Christian Muscle Substitutes for Law

 

Speaking of police brutality, and some of our Trotskyite professional protesters seem able to speak of little else, the matter  is a bit more complicated than is easy for the youngsters to understand.

          A Royal Canadian Mounted Policeman, now a commissioned officer but once a little Constable Snottynose, provides the following story.  He tells it unemotionally and clearly, commenting only that life was different in New Brunswick in the 1950s.

          “It was a village, one of those places where it was said that it didn’t matter if you didn’t know what you were doing because everybody else in town did.

          “Part of our regular duty was to go to Ned’s house and prevent him from beating his wife so badly that she died.  Nothing is more frustrating than battered women who refuse to press charges but that was always what happened.  Never once, no matter what anybody could say to her, would she take him to court and the next time he got drunk, and it happened about once a fortnight, she got thumped some more.

          “I was a young constable, Constable Snottynose as the Force always christens new boys from Depot, and I wondered why we couldn’t go ahead and prosecute him when the evidence was clear for anybody to see.  The corporal, who was a lot older than I was, an old man of about 30 I imagine, told me that hell would freeze shore to shore before a court would find a man guilty of assault when the person he was supposed to have assaulted got on the witness stand and said it never happened, that she had a dizzy spell and fell face forward on the gravel on the rocks in the front yard.   He had known a lot of domestic disputes

          “However the corporal was not a man without ideas.  Unknown to me, he phoned the local Roman Catholic priest and asked for his help. 

          “‘Tell me the next time we get a domestic dispute call from that house,’ the priest told him, ‘I’ll go with you.’

          “On the occasion of the next beating, before we left the office the corporal phoned the priest and reported the new beating.  

          “The corporal and I went to the house together.  It was the familiar scene.  She’d been hammered so much her eyes were almost completely closed.  The husband was sitting at the table beside a bottle of whiskey he had lowered almost to the bottom.  He responded to questions by shrugging his shoulders.

          “I for one couldn’t see how a priest was going to make him any more communicative and the kitchen, with the broken crockery on the floor and blood spattered around, was not the place for a prayer meeting or a confirmation class.

          “The priest, I’ll call him Father Donald, stepped into the kitchen a few minutes later.  He was a big fellow, almost six feet.  He’d been a hockey player when he was younger and even now, nearing fifty, he was still a very solid man.  Solid and silent.

          “He looked at us.  He looked at the wife.  He looked at the husband.

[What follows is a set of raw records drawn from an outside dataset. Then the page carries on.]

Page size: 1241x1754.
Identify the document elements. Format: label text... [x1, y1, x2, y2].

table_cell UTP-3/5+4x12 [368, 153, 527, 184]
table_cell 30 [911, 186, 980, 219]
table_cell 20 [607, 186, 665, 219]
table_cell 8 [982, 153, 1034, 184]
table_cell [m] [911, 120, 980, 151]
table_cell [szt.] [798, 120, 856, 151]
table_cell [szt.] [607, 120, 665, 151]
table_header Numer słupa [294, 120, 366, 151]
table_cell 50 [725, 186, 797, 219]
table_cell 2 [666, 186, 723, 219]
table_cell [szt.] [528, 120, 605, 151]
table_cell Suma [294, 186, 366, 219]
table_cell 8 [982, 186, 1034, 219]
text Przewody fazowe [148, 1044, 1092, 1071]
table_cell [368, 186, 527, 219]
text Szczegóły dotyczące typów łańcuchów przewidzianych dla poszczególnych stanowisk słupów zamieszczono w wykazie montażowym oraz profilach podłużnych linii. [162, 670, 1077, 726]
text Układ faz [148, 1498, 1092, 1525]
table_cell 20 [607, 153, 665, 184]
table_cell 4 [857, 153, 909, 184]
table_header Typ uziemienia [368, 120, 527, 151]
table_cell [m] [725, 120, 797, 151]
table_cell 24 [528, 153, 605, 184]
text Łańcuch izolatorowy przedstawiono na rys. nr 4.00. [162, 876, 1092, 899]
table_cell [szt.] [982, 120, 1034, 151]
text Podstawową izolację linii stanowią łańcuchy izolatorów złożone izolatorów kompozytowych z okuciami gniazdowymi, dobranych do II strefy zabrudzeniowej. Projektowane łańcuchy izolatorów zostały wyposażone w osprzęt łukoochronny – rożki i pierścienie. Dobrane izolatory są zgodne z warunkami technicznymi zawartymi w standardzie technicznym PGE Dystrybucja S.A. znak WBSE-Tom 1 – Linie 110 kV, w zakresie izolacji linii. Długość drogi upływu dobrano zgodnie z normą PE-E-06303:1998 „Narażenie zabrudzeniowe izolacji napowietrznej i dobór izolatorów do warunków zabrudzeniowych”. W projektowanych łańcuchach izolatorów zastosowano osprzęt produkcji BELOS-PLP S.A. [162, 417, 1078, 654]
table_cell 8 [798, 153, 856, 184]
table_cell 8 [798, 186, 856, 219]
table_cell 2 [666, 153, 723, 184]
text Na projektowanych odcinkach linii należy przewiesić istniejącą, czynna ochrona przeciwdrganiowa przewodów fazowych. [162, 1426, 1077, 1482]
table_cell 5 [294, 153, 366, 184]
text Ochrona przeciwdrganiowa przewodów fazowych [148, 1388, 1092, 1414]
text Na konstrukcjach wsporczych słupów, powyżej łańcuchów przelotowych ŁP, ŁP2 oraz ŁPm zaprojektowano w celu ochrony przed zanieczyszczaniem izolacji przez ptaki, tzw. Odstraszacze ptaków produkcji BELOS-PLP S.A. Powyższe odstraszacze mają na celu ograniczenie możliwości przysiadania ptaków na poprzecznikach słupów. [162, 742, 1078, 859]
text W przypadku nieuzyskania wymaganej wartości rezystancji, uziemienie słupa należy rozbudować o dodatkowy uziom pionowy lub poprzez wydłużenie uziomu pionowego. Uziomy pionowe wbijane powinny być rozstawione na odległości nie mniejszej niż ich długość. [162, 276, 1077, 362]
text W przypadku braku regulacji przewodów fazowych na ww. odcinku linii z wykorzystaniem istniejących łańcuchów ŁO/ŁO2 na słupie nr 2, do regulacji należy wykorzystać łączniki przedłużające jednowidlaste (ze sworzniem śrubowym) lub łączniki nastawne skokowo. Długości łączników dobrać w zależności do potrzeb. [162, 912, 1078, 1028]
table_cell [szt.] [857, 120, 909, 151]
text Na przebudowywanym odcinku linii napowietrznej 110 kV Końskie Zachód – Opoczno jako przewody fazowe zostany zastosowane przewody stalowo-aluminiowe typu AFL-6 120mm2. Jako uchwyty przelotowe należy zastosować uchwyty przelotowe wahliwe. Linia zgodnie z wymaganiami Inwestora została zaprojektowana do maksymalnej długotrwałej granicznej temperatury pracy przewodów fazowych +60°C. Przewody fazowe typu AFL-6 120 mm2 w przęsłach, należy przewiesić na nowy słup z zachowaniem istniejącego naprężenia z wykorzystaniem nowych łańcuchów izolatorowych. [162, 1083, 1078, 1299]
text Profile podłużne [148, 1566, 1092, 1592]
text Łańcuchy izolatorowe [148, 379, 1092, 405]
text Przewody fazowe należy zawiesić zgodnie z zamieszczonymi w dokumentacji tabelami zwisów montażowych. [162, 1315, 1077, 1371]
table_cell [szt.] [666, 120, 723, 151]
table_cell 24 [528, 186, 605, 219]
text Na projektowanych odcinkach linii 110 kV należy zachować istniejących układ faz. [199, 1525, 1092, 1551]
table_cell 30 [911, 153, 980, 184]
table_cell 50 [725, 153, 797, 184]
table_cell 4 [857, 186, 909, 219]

Then his eyes made the trip backward, he looked from Ned to the wife to us. He didn’t speak a word.

          “He took off his winter coat and laid if over the back of a chair.  He did not take off his leather gloves.  He walked over and stood in front of the man.

          “‘Get on your feet, Ned,’ he said. 

          “Ned, drunk and confused, got to his feet and stood, weaving,  trying to bring the priest’s face into focus. 

          “Quick as a panther, Father Donald drove his fist straight into Ned’s face, square on the nose. You could hear the bone crunch.  Ned went down on the floor and lay as if dead and I was afraid at first that he might be and that we were all going to  be in court on murder or manslaughter charges. 

          “Father Don turned, went back to the chair, got into his coat, pulled up his collar, it being a cold night outside, and said to the corporal ‘Let me know if you have any more trouble in this house.’  Without another word, he walked out.

          “As far as I know she was never beaten up again.

          “God knows what would have happened to us all today.  That great muscular Christian would have been hauled into court, no doubt and the corporal would have been demoted for setting a bad example to his men.  But as I say, it worked, which used to be an excuse for many strange things happening.”